When
should you refinance?
Some
common reasons homeowners refinance include:
Lower monthly mortgage payments
Convert an adjustable rate mortgage (ARM) to a fixed-rate mortgage
Raise funds for family expenses (i.e. college tuition)
Pay off high-interest loans
Home improvements
The old rule of thumb is that you should refinance your home if interest rates
fall more than 2 percent. That's because refinancing usually involves most of
the same closing costs (loan origination fee, prepaid interest, etc.) as the
original loan. For anything less than 2 percent, the savings on your monthly
mortgage payment might not be significant enough to be worth your while.
Savings
vs. time
For some homeowners, though, the 2 percent rule is not as important as the time
needed to break even on the refinancing. For instance, if it costs $3,000 to
refinance a house, and the monthly mortgage payment is lowered by $90, it would
take almost 3 years for the savings to cover the costs of refinancing.
If all the information (survey, title search, etc.) for your old loan is still
current, however, the lender may be willing to waive many of the fees. In
addition, you may be able to roll the closing costs of a refinance loan into
the new note. In other words, you don't avoid the closing costs, but instead
pay them back over time along with the rest of the loan. If you consider this
option, be sure to calculate the potential savings vs. the expense of paying
off a higher principal balance.
Keep in mind that refinancing usually lengthens the time it takes to pay off
your house. If you are 3 years into a 30-year mortgage and then refinance with
a new 30-year loan, you'll end up making payments on the house for 33 years.

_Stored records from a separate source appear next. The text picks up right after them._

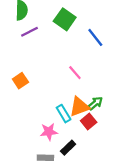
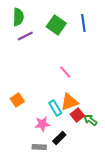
blue line: (95, 37) -> (83, 23), moved, turned 30
orange square: (20, 81) -> (17, 100), moved
green arrow: (95, 103) -> (90, 120), moved, turned -104

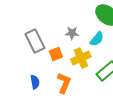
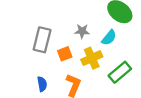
gray rectangle: (35, 41) -> (42, 40), turned 40

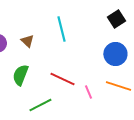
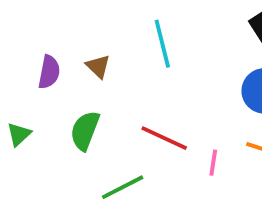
pink line: (88, 92) -> (213, 163), turned 32

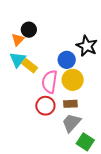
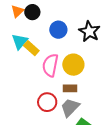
orange triangle: (18, 40) -> (17, 11), moved
blue circle: (67, 60) -> (58, 30), moved
red circle: (45, 106) -> (47, 102), moved

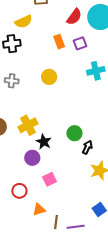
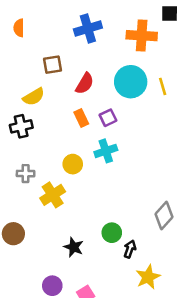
red semicircle: (74, 17) -> (85, 83), moved
cyan cross: (96, 71) -> (106, 151), moved
yellow cross: (28, 125) -> (53, 195), moved
purple circle: (32, 158) -> (52, 286), moved

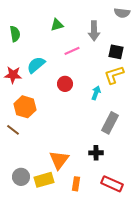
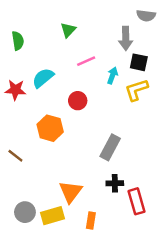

Nevertheless, if the monthly savings are substantial enough, you still could
end up paying much less over the long haul with the new loan.
Adjustable
Rate Mortgages (ARMs)
Timing can also be a factor in switching from an ARM to a fixed-rate
loan. For example, rising interest rates might influence you to covert your ARM
into a fixed-rate loan if you plan to stay in your house for several more
years.
Conversely, you may plan to move in a year or two, and find a lender who is
willing to offer you dramatic interest rate savings with an ARM. In this case
(and as long as the closing costs are minimal), it might make sense to switch
from a fixed-rate loan to an ARM.
Equity
Refinancing with a new loan doesn't mean you have to give up all the
money you've paid towards your old mortgage. With each payment, you build up a
certain amount of equity in a property--which is the amount you've paid on the
principal balance of the loan.
For example, if you have a $100,000 loan at 8 percent, you would build about
$2,800 worth of equity in the first 3 years. Thus, if you refinanced, the new
loan would only amount to $97,200.
Raising
cash with home equity loans... use caution
If you've built enough equity, you can refinance in order to
take cash out of the property. Perhaps you need money to pay off your credit
cards, add a new bathroom, or cover the costs of braces for a child.
Regardless, lenders will typically allow you to borrow against the equity
you've built in your house, plus appreciation (often up to 75 percent of the
current appraised value). These types of loans are also called home equity
loans.
Be cautious, however, of lenders offering 100 percent or 125 percent home
equity loans--their rates are often markedly higher than traditional lenders.
In addition, any amount you borrow that is above the market value of the house
is NOT tax deductible.
Talk
to your lender
With all the different types of refinancing loans available today, you
should take some time to shop around and speak with several lenders before
making a decision. Be sure to discuss all the expenses and benefits, as well as
what will be expected of you, in advance. The more you educate yourself, the
better your chances of finding the right refinancing package.